**Excerto do documento**

-------------------------

Gostava de não ter razão, mas não creio! Por mais voltas que dê, apenas consigo ver um modelo de (co)gestão, numa (di)gestão propensa de co(n)gestão. Contudo, reconheço-lhe astúcia na forma como se apresenta e comunica, pois advoga engenhosamente nobres alicerces cimentados pelo chavão do tempo presente, o envolvimento das partes interessadas (envolvimento de stakeholdders). Efectivamente, é fundamental alargar-se à sociedade a participação nos órgãos governação, mas por si só não é garantia que daí resulte uma efectiva abordagem de gestão de proximidade e de envolvimento de stakeholders. Esta só é garantida na relação de confiança quotidiana e duradoura que se constrói com as pessoas e agentes económicos locais e não apenas com as instituições.

Só para relembrar, o modelo de gestão, que agora nos é apresentado como emblemático e inovador pela dimensão da co-gestão na decisão, é uma imitação mais alargada do que já existia, no tempo em que o ICN (Instituto da Conservação da Natureza) ainda geria as áreas protegidas. Até ao primeiro semestre de 2007, a gestão das áreas protegidas nacionais era assumida por uma comissão directiva com funções deliberativas de todas as decisões executivas, presidida pelo respectivo e então director, nomeado para o efeito e que assumia o rosto de uma gestão técnica profissional, e acompanhado de dois  vogais, um  autarca, nomeado pelos pares num regime de rotatividade, e um representante da presidência da autoridade nacional (então ICN, hoje ICNF), função normalmente delegada num dos vice-presidentes.  Não era preciso querer inventar a roda. A roda já foi inventada há muito!

-------------------------

**Tarefa a realizar 1**
Copie do excerto sobre a gestão das áreas protegidas o trecho que começa nas palavras "Só para relembrar, o" e termina depois de "inventada há muito!".
**Tarefa a realizar 2**
Segundo o excerto sobre a gestão das áreas protegidas, até quando a gestão das áreas protegidas nacionais foi assumida por uma comissão directiva?
**Tarefa a realizar 3**
Prossiga o excerto sobre a gestão das áreas protegidas a partir do ponto em que termina.

[Dados extraídos de uma coleção]

-------------------------

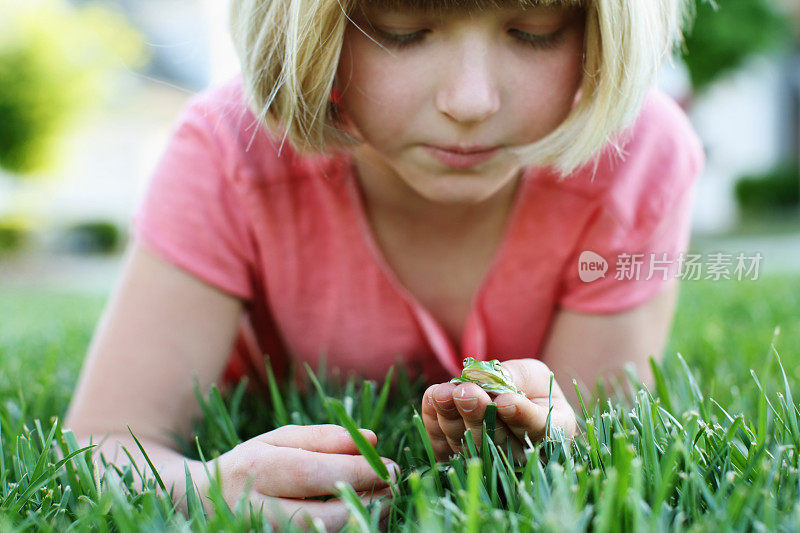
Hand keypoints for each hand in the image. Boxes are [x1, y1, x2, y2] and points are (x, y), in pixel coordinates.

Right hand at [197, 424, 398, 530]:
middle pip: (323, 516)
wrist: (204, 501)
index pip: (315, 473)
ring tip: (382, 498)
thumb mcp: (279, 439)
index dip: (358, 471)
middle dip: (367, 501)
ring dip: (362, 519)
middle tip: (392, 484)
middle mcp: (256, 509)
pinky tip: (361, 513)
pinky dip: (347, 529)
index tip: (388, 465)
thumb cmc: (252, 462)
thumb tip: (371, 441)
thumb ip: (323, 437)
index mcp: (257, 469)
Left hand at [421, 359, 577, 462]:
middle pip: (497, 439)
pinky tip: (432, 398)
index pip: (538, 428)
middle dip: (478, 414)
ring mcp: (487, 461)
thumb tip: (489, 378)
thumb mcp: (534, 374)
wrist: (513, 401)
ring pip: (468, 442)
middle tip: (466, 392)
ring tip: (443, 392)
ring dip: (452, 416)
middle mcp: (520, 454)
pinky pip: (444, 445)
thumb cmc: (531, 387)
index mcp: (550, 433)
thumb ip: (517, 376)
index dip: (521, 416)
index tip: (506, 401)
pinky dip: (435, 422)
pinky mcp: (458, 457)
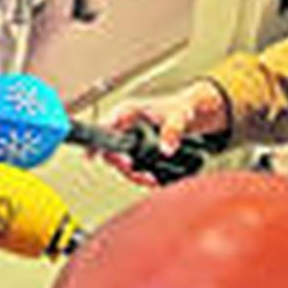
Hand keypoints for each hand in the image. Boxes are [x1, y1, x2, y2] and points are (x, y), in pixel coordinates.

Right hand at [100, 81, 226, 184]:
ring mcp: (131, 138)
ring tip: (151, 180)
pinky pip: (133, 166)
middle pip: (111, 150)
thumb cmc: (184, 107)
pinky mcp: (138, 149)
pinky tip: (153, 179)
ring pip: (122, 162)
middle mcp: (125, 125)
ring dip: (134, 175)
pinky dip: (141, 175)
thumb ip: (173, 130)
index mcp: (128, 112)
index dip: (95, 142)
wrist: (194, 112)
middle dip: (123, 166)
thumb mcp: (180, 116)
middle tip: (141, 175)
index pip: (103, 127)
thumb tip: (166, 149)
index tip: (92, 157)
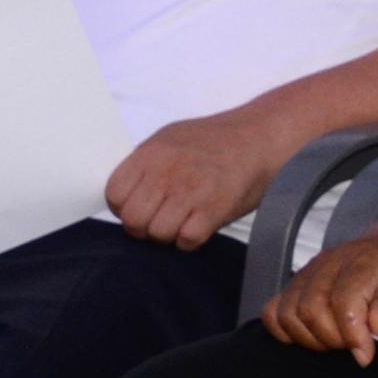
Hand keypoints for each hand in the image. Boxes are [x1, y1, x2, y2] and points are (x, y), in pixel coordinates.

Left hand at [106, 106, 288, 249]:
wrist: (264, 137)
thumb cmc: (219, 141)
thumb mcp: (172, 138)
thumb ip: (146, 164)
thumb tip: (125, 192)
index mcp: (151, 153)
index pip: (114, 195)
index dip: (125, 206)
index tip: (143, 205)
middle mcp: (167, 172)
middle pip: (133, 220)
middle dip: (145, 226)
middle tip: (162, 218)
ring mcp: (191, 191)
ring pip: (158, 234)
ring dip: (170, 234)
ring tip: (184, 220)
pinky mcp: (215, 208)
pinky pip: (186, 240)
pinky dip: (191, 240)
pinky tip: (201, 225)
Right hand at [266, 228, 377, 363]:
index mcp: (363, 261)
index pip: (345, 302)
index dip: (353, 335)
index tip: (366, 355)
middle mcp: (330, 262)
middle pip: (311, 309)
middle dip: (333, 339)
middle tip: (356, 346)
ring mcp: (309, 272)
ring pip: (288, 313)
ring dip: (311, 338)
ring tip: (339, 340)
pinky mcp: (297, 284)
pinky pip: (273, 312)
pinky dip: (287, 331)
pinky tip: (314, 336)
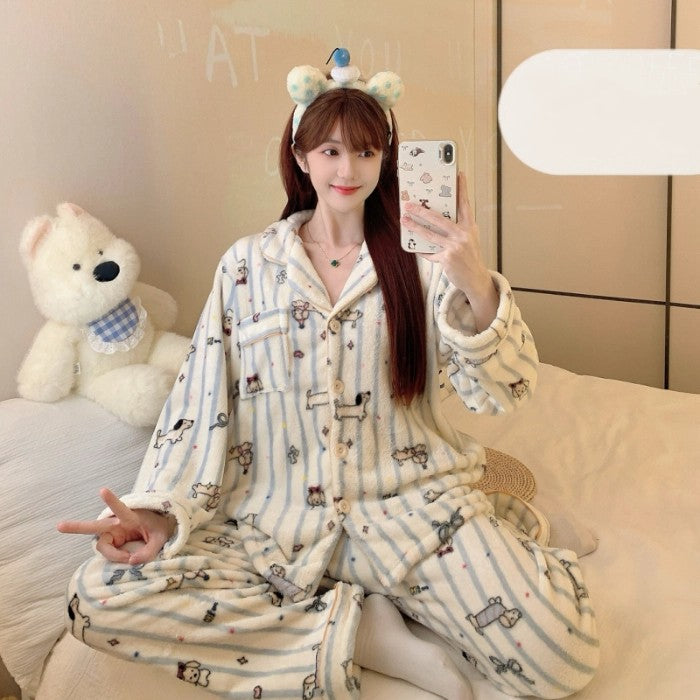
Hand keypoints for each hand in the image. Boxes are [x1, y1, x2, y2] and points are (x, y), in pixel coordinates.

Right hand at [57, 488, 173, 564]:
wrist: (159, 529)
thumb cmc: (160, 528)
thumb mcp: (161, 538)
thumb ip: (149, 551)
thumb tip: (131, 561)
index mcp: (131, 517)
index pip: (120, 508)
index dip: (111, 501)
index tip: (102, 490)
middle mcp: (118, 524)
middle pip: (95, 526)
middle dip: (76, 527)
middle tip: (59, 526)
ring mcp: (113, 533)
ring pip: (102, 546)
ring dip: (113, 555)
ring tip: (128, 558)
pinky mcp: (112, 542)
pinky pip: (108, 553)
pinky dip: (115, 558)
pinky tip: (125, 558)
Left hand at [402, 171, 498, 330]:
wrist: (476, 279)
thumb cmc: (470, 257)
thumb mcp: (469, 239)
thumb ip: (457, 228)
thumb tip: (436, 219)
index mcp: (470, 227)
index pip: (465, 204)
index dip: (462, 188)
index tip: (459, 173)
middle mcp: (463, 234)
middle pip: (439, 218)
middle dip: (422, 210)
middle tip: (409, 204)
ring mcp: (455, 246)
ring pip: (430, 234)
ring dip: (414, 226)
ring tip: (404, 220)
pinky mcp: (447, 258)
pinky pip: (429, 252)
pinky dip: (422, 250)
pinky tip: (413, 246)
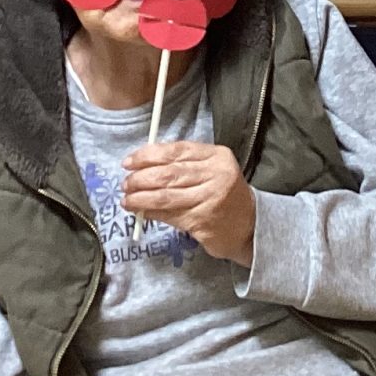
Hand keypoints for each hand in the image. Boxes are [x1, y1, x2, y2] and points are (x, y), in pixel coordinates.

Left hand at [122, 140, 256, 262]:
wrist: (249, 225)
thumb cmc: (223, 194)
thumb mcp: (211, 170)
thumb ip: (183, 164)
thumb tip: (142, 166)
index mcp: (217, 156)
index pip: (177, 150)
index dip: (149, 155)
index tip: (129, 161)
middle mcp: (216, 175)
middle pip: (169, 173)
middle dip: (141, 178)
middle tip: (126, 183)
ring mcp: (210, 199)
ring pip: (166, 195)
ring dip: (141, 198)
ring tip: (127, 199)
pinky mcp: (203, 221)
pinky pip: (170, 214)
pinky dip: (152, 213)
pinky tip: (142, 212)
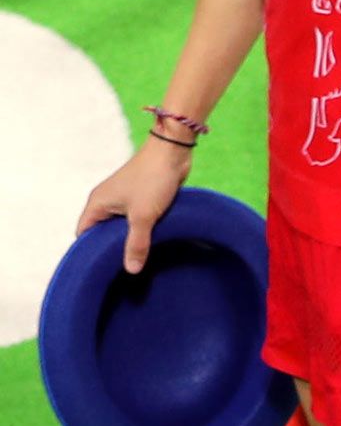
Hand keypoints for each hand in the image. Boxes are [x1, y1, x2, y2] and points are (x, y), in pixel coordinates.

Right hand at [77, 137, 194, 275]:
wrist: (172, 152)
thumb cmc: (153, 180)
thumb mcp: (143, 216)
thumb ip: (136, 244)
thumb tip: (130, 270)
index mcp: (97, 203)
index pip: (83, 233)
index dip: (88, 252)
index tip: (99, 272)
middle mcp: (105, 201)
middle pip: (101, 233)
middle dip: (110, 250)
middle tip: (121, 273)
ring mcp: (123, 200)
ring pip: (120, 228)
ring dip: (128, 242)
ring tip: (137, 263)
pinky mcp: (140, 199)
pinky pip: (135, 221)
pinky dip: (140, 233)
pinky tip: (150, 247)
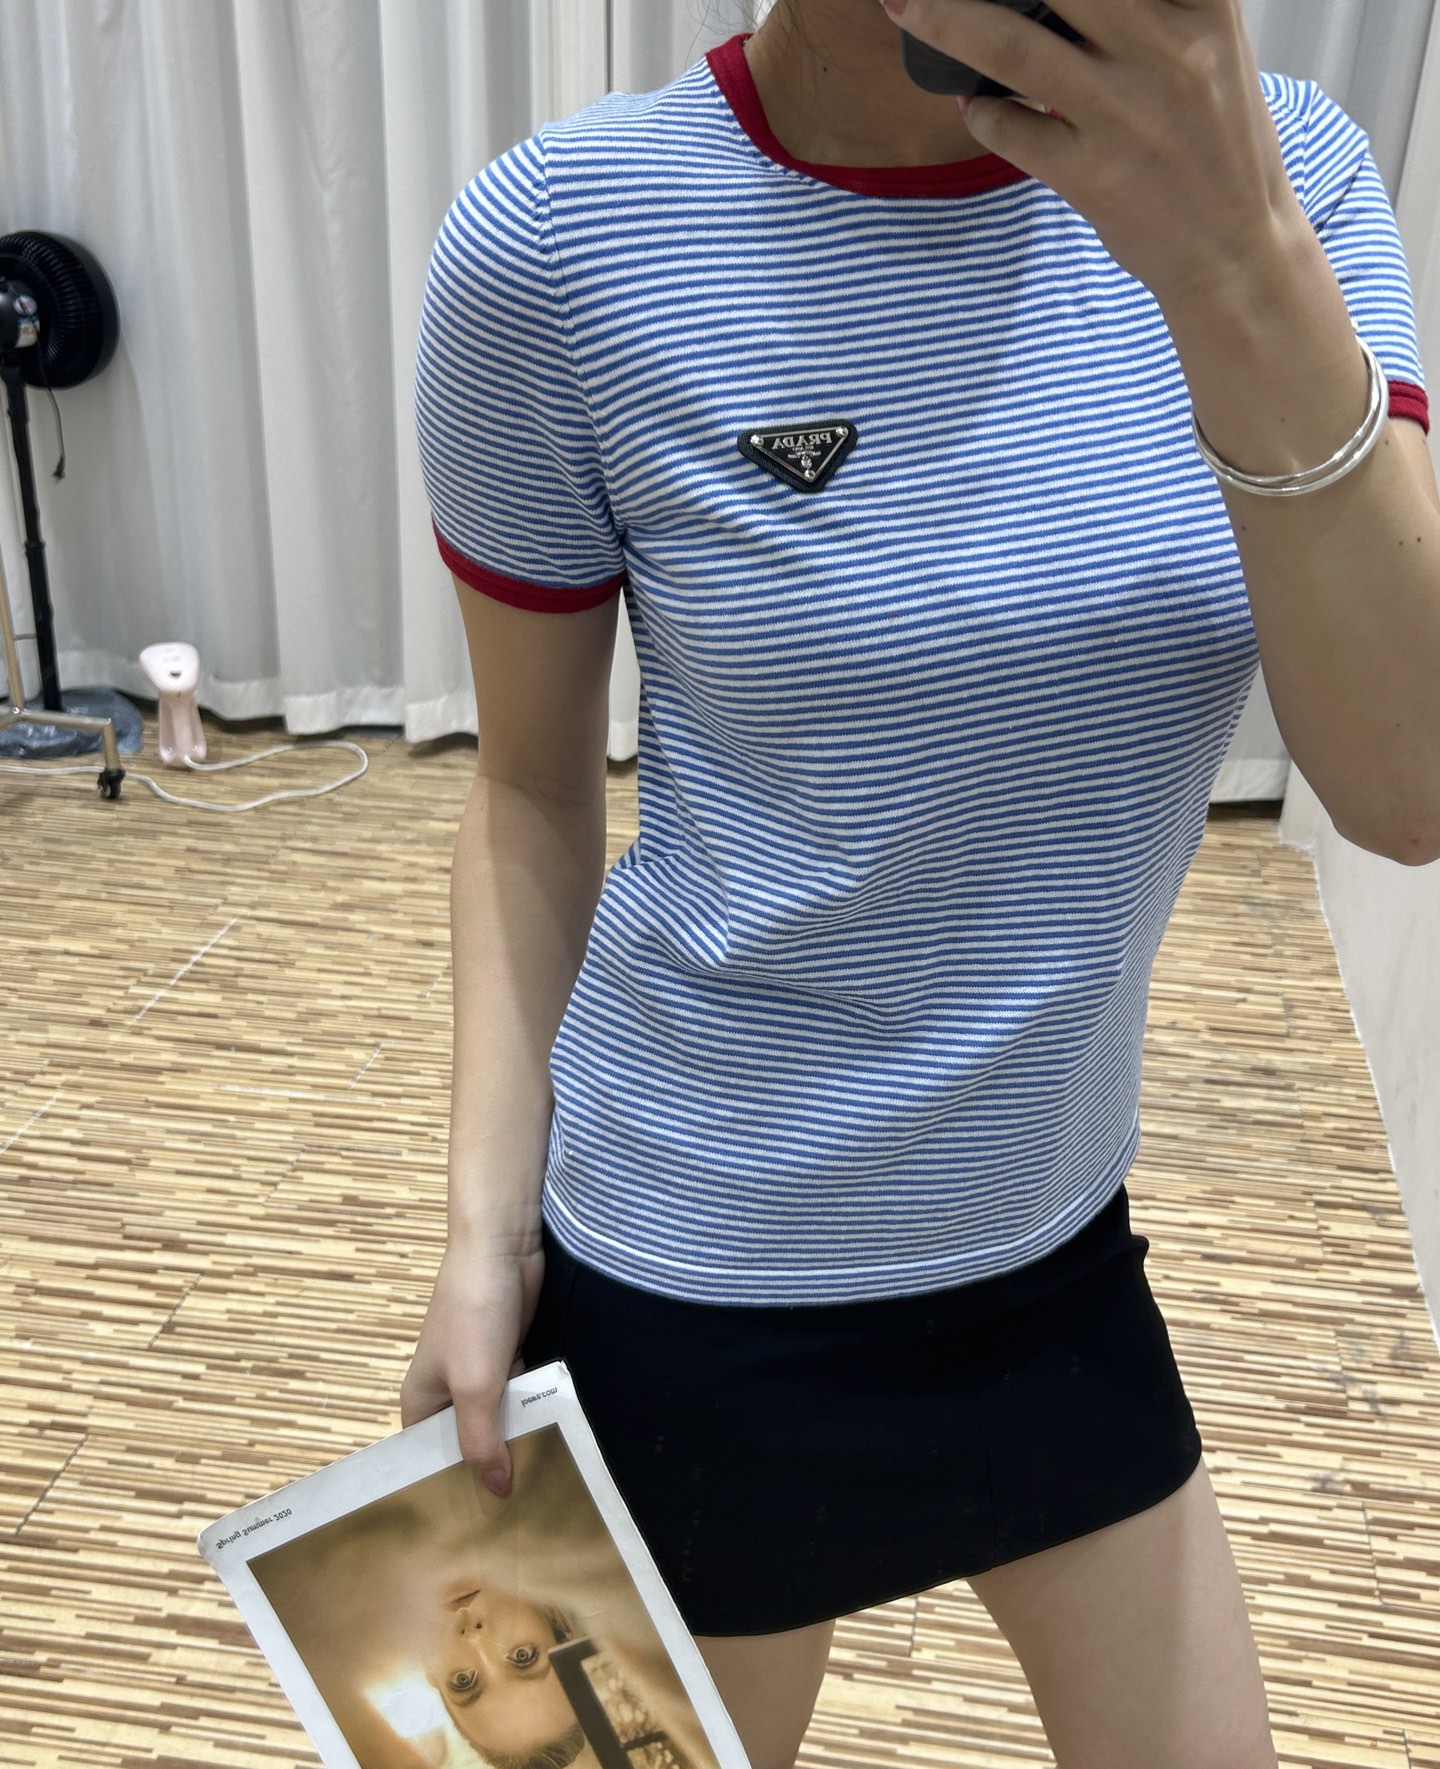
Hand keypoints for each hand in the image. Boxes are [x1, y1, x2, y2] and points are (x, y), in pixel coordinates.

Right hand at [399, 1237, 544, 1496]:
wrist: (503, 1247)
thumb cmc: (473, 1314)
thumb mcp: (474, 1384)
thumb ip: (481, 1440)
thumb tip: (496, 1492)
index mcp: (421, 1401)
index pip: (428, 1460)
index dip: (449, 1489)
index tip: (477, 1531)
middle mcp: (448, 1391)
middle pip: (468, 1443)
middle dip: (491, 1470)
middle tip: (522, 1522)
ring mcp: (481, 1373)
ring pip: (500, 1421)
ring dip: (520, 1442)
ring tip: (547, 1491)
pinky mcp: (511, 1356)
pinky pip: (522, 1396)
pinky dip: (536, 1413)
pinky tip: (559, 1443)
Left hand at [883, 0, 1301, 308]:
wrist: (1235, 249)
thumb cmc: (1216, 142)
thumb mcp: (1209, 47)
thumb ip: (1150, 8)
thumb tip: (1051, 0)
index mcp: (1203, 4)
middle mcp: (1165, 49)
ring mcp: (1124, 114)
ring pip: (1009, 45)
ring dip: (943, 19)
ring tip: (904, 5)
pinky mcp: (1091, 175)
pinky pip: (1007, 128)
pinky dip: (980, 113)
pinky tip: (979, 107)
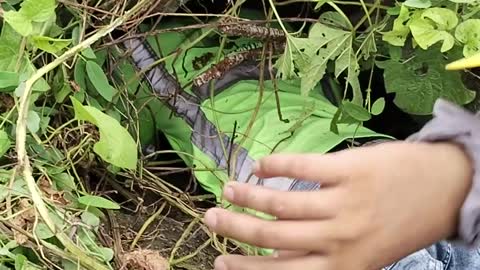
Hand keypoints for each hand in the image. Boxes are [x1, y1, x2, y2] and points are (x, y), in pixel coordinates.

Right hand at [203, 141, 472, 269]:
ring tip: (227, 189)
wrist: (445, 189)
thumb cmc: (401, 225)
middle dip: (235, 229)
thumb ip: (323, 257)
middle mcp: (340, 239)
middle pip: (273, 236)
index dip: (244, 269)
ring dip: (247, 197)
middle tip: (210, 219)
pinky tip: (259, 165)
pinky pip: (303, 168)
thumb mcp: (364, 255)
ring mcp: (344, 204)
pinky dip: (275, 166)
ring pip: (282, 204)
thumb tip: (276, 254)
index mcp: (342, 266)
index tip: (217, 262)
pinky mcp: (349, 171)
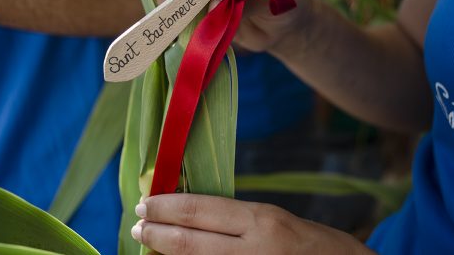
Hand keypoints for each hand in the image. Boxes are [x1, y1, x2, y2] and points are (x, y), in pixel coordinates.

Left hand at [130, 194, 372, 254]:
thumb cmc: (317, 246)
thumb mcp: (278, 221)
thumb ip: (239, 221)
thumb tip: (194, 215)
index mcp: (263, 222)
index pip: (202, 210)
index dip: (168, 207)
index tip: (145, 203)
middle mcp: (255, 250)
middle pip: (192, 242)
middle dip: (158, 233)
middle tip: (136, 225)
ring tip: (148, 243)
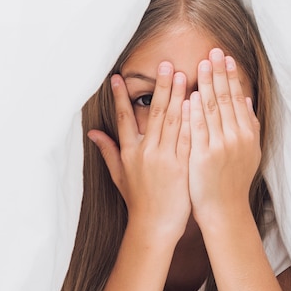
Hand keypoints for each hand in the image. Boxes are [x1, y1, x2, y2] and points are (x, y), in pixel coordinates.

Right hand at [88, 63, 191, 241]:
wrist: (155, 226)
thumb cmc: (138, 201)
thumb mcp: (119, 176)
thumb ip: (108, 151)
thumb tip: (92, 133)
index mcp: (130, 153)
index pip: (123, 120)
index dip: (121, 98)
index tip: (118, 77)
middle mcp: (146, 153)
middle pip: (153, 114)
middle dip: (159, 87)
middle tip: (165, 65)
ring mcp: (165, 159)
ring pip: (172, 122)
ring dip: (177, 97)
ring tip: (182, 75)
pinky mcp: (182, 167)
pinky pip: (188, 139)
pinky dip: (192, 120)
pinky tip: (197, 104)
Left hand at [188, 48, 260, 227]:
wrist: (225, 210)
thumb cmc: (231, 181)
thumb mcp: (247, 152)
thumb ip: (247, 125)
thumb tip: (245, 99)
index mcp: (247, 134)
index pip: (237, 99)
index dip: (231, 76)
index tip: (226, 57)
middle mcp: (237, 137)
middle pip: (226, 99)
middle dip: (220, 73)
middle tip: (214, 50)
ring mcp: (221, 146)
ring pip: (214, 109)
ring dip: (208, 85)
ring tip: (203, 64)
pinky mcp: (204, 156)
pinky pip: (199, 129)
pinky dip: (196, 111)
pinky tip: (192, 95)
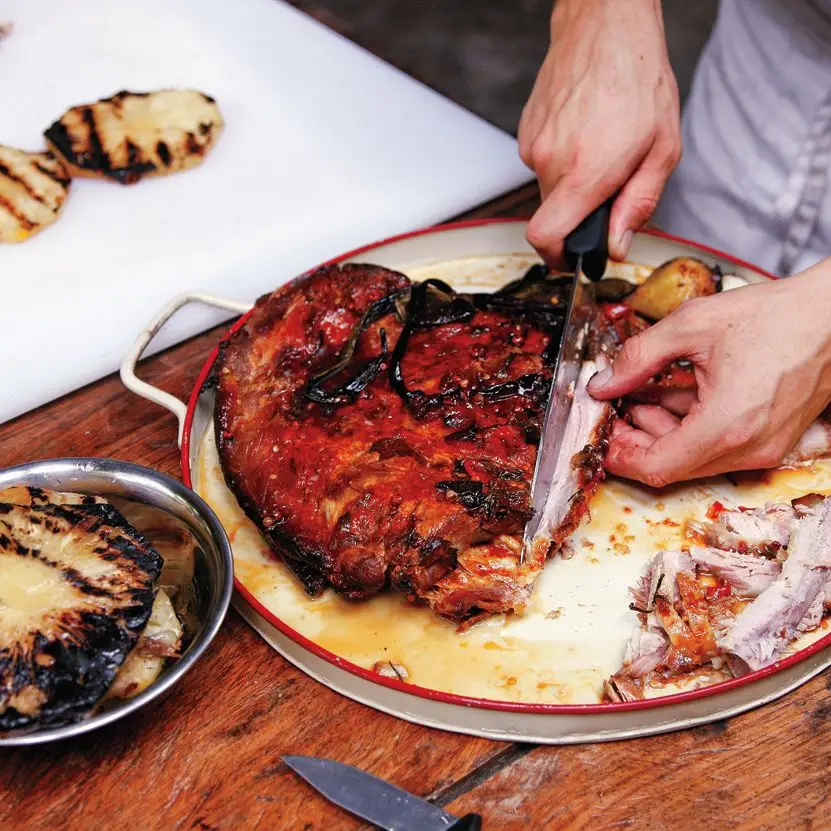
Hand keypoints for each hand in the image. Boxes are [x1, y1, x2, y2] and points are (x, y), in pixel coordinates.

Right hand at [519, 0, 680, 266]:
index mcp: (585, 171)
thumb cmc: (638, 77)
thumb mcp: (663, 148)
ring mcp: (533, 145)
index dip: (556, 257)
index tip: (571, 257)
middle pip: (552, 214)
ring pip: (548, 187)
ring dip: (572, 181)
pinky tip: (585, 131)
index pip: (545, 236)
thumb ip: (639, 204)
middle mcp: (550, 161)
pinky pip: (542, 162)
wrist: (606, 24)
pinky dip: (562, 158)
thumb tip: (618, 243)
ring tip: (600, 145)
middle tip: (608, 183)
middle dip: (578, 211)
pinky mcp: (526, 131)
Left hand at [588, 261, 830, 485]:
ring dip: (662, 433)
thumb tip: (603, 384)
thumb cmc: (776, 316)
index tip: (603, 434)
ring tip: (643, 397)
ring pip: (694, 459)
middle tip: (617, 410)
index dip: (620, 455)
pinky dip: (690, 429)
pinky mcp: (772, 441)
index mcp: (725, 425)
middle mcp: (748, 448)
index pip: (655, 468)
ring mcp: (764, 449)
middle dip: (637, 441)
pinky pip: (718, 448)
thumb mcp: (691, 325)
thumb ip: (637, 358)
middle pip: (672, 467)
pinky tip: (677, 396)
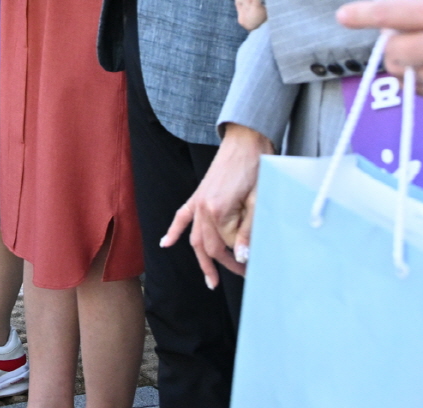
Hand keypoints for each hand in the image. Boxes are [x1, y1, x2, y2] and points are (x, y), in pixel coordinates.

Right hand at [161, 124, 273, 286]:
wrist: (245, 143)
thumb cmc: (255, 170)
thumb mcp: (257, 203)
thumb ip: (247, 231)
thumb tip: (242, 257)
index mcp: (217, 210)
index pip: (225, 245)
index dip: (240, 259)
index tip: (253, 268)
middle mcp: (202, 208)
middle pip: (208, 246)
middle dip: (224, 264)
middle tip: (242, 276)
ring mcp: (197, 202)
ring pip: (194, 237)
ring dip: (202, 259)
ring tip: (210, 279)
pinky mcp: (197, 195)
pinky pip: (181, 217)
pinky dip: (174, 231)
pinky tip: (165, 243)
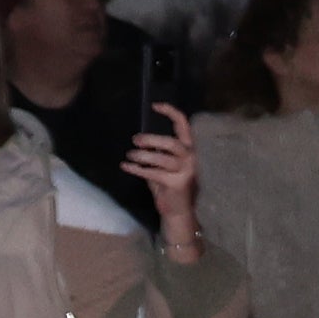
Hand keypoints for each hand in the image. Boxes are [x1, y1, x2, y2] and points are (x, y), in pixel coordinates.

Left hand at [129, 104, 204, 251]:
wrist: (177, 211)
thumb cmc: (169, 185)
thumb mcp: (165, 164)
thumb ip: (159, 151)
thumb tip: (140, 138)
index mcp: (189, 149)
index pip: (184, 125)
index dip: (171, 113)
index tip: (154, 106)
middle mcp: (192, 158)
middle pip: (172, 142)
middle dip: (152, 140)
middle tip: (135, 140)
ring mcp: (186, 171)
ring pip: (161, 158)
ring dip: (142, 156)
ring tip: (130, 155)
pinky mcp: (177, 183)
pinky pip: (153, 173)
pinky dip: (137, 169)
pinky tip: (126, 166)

-------------------------

**Área de resposta 1**
Só para relembrar, o modelo de gestão, que agora nos é apresentado como emblemático e inovador pela dimensão da co-gestão na decisão, é uma imitação mais alargada do que já existia, no tempo em que o ICN (Instituto da Conservação da Natureza) ainda geria as áreas protegidas. Até ao primeiro semestre de 2007, a gestão das áreas protegidas nacionais era assumida por uma comissão directiva com funções deliberativas de todas as decisões executivas, presidida pelo respectivo e então director, nomeado para o efeito e que assumia o rosto de uma gestão técnica profissional, e acompanhado de dois  vogais, um  autarca, nomeado pelos pares num regime de rotatividade, e um representante da presidência da autoridade nacional (então ICN, hoje ICNF), função normalmente delegada num dos vice-presidentes.  Não era preciso querer inventar a roda. A roda já foi inventada há muito!

**Área de resposta 2**
Até ao primeiro semestre de 2007.

**Área de resposta 3**
Bastava pegar neste modelo com sucessos reconhecidos até ao momento que o assassinaram com o desinvestimento público. Bastava alargar e manter a Comissão Directiva, que já era em co-gestão, e criar um conselho consultivo ou de supervisão da Comissão Directiva, caso entendessem também ter essa função, onde os stakeholdders teriam assento, estes que agora se anunciam e outros que importa também chamar ao processo, para que funcione. Quanto ao financiamento, e de igual maneira, viria do orçamento de estado (de preferência ser incrito diretamente no OE, sem passar pelo orçamento do ICNF) ou outros fundos públicos e de receitas próprias, onde, através de protocolos, todos os outros parceiros se podiam juntar na alavancagem do orçamento base da área protegida. De uma coisa estou certo, seria mais racional, mais barato, e mais eficiente na relação custo-benefício para os ecossistemas e desenvolvimento local.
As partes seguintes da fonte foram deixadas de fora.